> What to work on: Resume the mailing-list thread on monitoring NetBackup buffer performance, picking up right after its final line.

> Text:
::::::
Veritas-bu

[Veritas-bu] Monitoring perfomance at the buffer level

2004-08-12 09:08:13
Subject: [Veritas-bu] Monitoring perfomance at the buffer level
From: dave.markham AT icl DOT net (Dave Markham)
Date: Thu, 12 Aug 2004 14:08:13 +0100
Dave Markham wrote:

> Ed Wilts wrote:
>
>> On Tue, Aug 10, 2004 at 03:59:35PM -0600, Mark.Donaldson AT cexp DOT com 
>> wrote:
>>  
>>
>>> Here's a quick and dirty script that sweeps the bptm logs on a media 
>>> server
>>> for a supplied policy name and reports the "fill_buffer, waiting on 
>>> empty
>>> buffer" and "write_backup, waiting on full buffer" statistics.
>>>
>>> Output looks like this:
>>>
>>>   
>>>
>>>> policy_perf Hot_PRD
>>>>     
>>>
>>> ## Gathering data..........Done.
>>> ## Write to buffer waiting on available buffer:
>>> Min: 0  Avg: 356  Max: 5877 with 285 samples
>>>
>>> ## Write to tape waiting on full buffer:
>>> Min: 0  Avg: 43373  Max: 290583 with 7 samples
>>>   
>>
>>
>> I've added a section to optionally pass in a date so I can go back
>> through previous days logs and here's a sample:
>>
>> [root@osiris ewilts]# ./perf.sh osiris-vpn 081004
>> Using /usr/openv/netbackup/logs/bptm/log.081004
>> ## Gathering data.................................................Done.
>> ## Write to buffer waiting on available buffer:
>> Min: 0  Avg: 1216  Max: 42479 with 150 samples
>>
>> ## Write to tape waiting on full buffer:
>> Min: 317  Avg: 34382  Max: 157723 with 48 samples
>>
>>  
>>
>>> If the Write to Buffer is waiting for an available empty buffer a whole
>>> bunch, then perhaps you should increase your buffer count.  If 
>>> you're tape
>>> writing process waiting on a full buffer a lot, then you're starving 
>>> your
>>> tape drives and you should find a way to increase the delivery of 
>>> client
>>> data to your media server or increase your multiplexing factor.
>>>   
>>
>>
>> So what's a "whole bunch"?  Is what I'm seeing an issue I should deal
>> with?  Don't things like incrementals really slow down the tape
>> processing?
::::::
> Exercise data:

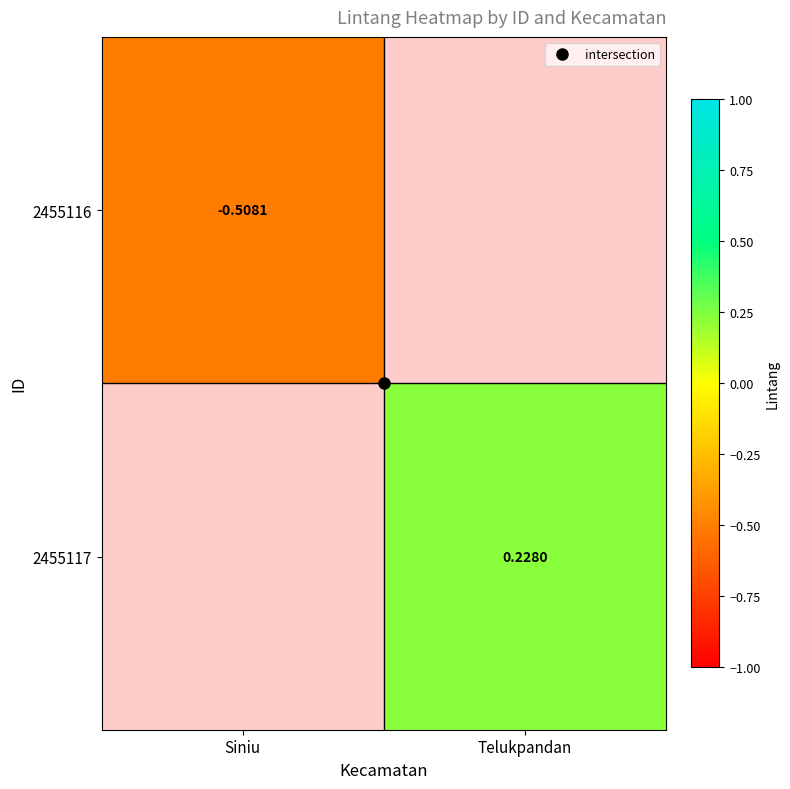

At Siniu, list the series in order from largest to smallest.

2455116, 2455117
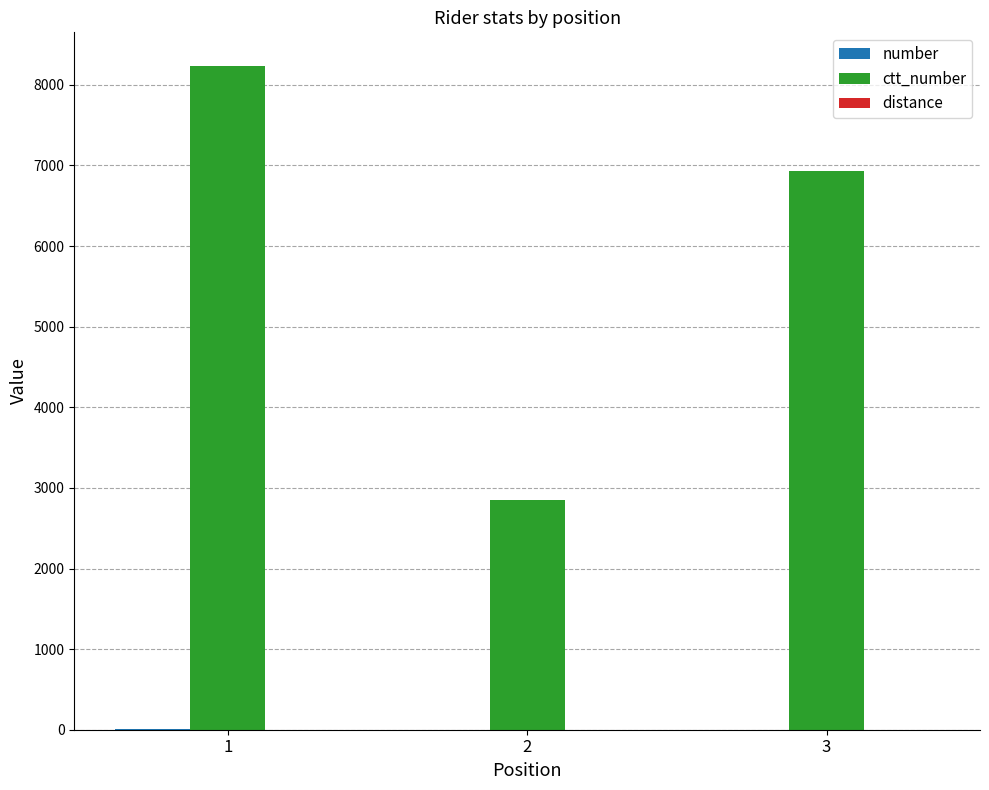

What is the greatest value displayed?

8240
::::::
> The answer:
>>
>> Can it be broken down by host instead of by policy?  Having multiple
>> hosts per policy would make it difficult to target a system to fix.
>> There's also the minor issue of not knowing which hosts or policies even
>> have buffer messages in bptm.  The script is an excellent start though.
>>
>> My overall issue is that although we have GigE connections between many
>> hosts and the media servers, and trying to drive 8 SDLT220 drives in an
>> L700, we almost never exceed 11MBs of traffic coming into the media
>> servers. It's like there's a cap there that we just haven't been able to
>> remove.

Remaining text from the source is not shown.